##### EXCERPTED RECORDS #####
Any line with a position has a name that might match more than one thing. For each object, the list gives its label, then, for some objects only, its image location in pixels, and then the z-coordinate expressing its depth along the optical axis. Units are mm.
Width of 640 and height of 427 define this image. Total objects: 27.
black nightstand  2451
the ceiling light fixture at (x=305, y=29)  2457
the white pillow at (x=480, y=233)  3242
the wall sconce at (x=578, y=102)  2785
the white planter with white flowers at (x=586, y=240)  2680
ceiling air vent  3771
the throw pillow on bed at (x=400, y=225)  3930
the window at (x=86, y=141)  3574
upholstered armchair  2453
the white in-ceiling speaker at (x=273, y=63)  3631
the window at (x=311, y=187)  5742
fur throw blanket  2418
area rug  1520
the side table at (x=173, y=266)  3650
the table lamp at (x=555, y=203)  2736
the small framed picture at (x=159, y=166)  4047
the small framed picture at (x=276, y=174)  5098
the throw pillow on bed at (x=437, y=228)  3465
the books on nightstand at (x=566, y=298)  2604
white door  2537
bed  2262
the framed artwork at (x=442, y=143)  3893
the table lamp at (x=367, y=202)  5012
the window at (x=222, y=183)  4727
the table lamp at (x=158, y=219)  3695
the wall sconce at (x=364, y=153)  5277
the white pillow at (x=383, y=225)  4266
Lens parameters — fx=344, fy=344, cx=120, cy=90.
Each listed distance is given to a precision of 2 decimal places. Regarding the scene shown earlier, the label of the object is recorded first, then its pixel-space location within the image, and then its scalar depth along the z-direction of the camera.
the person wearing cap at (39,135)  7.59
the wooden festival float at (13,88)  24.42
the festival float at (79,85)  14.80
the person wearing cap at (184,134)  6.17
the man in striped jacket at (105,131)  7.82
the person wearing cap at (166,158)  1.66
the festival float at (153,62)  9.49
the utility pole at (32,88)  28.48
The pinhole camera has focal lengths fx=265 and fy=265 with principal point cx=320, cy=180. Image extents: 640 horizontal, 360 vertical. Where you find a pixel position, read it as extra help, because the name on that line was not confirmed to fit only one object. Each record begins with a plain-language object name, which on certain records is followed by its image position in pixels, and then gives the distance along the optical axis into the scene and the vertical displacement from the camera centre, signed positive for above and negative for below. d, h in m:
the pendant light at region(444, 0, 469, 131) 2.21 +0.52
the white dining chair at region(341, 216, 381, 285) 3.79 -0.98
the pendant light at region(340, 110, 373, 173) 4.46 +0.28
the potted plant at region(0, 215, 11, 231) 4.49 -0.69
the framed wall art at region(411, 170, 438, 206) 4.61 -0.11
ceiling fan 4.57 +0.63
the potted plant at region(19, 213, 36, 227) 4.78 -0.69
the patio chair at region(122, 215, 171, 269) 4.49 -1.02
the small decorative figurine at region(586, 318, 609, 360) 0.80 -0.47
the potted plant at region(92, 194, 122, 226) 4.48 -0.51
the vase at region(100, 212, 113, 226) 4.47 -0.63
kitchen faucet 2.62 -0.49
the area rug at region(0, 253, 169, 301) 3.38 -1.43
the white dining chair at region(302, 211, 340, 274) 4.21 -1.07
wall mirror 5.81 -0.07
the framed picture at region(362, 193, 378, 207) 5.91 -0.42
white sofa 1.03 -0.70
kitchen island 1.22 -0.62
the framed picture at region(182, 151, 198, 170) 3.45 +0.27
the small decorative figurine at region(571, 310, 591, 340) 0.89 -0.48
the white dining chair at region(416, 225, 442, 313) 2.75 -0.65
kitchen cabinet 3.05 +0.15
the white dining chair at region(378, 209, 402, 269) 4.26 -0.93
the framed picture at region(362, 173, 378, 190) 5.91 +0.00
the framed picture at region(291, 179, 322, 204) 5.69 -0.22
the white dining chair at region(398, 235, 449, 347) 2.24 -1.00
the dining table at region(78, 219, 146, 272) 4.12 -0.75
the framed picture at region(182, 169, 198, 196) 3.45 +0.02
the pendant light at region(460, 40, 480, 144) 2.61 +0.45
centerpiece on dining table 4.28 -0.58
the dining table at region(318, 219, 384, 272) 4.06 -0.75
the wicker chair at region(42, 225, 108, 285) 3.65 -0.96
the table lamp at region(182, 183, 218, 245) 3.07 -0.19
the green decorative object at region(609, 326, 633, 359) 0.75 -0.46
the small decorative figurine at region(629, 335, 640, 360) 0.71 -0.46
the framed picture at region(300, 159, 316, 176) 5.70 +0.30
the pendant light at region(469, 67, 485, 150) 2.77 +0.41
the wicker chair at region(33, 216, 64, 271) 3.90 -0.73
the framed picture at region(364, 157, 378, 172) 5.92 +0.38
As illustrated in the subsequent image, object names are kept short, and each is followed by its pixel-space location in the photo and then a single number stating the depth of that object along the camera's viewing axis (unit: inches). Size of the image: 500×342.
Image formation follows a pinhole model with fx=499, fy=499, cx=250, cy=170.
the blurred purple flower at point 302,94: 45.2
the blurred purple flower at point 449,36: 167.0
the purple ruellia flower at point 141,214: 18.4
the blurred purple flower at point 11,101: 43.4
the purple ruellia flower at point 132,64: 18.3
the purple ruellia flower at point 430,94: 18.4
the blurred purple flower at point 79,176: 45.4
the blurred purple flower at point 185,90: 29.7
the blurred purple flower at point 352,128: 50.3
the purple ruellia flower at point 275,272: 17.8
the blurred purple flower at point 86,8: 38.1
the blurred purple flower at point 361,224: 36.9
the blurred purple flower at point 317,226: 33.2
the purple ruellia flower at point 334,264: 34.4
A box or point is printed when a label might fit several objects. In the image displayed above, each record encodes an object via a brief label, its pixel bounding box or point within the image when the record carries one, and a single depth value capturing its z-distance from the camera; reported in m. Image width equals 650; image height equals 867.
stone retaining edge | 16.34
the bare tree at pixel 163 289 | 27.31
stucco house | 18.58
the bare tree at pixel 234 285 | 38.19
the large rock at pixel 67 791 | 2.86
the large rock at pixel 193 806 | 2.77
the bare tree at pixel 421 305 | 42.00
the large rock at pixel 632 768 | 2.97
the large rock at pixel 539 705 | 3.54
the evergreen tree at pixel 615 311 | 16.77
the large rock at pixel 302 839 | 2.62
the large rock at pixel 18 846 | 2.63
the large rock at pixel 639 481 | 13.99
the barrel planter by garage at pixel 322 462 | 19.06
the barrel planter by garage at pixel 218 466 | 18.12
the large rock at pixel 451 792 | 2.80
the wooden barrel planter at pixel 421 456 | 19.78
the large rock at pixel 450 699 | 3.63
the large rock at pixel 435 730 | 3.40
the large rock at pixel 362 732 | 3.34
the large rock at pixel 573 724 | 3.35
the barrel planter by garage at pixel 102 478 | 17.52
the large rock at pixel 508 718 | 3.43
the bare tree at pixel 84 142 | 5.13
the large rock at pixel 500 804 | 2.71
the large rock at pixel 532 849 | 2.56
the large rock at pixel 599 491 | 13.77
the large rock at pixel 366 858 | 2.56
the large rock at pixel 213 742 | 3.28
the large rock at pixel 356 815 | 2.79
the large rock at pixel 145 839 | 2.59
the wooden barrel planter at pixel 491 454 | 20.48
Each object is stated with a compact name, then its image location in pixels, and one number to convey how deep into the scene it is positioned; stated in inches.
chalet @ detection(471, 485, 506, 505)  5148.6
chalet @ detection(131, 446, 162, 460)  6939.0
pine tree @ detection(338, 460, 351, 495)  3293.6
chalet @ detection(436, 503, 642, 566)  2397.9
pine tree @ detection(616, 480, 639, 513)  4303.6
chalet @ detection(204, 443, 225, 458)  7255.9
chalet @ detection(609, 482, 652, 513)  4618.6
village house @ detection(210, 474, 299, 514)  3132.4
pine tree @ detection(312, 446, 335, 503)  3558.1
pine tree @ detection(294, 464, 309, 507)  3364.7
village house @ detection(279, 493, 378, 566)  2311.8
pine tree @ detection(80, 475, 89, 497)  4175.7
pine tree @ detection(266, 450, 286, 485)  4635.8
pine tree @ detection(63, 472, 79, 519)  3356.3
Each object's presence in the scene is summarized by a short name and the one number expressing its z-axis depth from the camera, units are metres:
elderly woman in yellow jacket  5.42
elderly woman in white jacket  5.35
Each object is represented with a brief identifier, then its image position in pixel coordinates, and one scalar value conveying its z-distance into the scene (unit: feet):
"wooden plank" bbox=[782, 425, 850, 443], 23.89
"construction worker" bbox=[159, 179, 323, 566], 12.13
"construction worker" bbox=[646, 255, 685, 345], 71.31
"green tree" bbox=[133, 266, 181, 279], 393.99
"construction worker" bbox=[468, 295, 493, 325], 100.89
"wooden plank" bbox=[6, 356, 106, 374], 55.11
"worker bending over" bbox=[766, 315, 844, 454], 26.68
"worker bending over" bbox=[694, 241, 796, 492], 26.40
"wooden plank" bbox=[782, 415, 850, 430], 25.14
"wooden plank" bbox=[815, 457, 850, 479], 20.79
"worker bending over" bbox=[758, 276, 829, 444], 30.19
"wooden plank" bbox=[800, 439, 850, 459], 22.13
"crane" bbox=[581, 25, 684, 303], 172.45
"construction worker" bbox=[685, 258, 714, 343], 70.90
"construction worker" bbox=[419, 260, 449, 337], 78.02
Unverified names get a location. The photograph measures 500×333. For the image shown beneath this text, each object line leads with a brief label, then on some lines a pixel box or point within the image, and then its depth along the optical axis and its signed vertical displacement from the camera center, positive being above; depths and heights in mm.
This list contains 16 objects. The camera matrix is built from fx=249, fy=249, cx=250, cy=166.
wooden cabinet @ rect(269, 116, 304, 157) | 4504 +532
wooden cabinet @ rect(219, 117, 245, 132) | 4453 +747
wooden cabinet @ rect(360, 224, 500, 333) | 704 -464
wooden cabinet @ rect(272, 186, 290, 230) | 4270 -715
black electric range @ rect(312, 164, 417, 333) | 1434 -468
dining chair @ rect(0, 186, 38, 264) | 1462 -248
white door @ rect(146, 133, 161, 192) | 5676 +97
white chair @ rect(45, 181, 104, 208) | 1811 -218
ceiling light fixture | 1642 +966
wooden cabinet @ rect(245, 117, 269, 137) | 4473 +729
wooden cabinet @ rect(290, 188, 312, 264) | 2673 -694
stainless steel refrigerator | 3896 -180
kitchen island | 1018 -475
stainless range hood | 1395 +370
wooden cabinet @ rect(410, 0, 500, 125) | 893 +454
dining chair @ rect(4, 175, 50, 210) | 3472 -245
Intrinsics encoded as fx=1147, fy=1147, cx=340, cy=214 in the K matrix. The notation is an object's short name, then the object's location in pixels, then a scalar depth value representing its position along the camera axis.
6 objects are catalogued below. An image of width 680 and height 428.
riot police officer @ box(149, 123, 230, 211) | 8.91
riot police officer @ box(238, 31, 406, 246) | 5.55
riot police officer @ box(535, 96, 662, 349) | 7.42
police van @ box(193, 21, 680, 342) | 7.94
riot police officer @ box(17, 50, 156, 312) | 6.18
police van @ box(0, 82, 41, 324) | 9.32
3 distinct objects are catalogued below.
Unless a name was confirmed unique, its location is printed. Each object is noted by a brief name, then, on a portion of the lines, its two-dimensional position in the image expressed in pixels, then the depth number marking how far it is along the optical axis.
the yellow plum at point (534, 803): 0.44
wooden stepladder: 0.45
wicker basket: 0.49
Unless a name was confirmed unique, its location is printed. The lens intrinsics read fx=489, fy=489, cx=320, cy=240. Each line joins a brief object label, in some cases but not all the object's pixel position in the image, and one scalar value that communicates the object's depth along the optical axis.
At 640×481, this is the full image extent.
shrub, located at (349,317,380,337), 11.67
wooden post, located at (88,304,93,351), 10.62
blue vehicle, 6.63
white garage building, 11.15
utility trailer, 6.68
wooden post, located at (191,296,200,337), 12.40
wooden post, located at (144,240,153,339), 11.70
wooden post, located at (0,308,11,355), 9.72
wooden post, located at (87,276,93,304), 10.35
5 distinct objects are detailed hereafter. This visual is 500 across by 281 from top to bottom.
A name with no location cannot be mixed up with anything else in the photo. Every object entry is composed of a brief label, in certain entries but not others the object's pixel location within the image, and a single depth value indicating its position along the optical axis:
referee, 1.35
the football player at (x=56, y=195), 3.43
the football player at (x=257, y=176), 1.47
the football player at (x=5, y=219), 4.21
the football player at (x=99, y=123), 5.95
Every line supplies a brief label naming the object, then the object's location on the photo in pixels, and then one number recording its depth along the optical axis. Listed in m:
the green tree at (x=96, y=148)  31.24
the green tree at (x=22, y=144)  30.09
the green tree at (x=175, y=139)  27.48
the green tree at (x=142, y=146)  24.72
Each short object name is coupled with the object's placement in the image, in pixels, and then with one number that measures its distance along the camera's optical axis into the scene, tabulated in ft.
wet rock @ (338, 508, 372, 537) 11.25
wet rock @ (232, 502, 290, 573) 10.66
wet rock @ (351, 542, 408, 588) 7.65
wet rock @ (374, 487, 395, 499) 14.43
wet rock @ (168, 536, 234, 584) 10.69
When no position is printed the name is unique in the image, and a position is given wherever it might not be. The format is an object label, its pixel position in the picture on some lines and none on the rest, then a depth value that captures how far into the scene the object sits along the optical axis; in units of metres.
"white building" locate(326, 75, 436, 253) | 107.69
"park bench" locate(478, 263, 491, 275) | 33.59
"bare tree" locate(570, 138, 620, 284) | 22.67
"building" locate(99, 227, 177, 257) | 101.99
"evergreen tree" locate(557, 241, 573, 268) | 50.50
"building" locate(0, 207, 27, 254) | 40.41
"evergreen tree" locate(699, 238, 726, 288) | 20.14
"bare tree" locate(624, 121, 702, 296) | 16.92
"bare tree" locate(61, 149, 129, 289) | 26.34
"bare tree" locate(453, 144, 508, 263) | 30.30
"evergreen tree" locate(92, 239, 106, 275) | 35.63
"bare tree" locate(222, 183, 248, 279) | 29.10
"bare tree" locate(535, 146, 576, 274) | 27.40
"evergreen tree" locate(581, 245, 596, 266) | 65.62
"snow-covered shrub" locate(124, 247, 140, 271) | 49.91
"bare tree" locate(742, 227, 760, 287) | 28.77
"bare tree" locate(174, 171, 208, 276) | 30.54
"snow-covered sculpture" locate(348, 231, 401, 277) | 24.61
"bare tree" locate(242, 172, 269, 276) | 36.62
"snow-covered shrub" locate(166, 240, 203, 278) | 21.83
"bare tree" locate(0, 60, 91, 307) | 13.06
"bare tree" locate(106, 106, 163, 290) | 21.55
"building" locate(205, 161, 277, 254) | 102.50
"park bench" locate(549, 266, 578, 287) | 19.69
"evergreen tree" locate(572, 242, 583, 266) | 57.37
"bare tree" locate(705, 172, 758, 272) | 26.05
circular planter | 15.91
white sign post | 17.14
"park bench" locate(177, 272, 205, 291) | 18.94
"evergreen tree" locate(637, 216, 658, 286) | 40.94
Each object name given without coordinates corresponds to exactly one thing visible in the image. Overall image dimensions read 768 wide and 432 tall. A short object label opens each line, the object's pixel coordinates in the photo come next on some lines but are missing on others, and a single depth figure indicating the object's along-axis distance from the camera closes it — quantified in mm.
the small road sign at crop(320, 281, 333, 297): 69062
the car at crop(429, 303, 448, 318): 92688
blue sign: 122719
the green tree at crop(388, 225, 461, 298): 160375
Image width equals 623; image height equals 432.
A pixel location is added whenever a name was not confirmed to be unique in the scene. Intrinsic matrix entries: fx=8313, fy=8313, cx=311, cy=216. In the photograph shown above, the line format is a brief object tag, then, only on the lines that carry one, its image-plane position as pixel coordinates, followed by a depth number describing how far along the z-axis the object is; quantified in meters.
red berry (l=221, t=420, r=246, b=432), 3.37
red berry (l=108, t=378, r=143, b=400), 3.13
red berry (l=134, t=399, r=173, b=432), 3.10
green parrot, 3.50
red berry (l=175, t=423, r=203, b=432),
#####
HOW TO COMPLETE THIS TASK
The result should be every line of the material that contains the word "quantified", so copy those lines.

EXERCISE ANSWER
Each object name given without coordinates corresponds to exactly one thing visible in the image. Overall image dimensions read 768 wide and 432 tall. A short object label opens each line, the object's pixel coordinates in the photo come next on some lines but are missing on others, and a single depth figure indicating the object's along-axis distance from the camera closes it — quantified in mm.
A pixel location is added whenever a name was not confirmed to be unique in the scene. Intrinsic matrix entries: fx=8313, fy=8313, cx=311, cy=216. In the photograph shown above, the line format is a brief object tag, then, only on the lines that carry one, its image-plane position as pixel coordinates, followed by a depth number describing how far along the z-axis the object is; quantified in meters.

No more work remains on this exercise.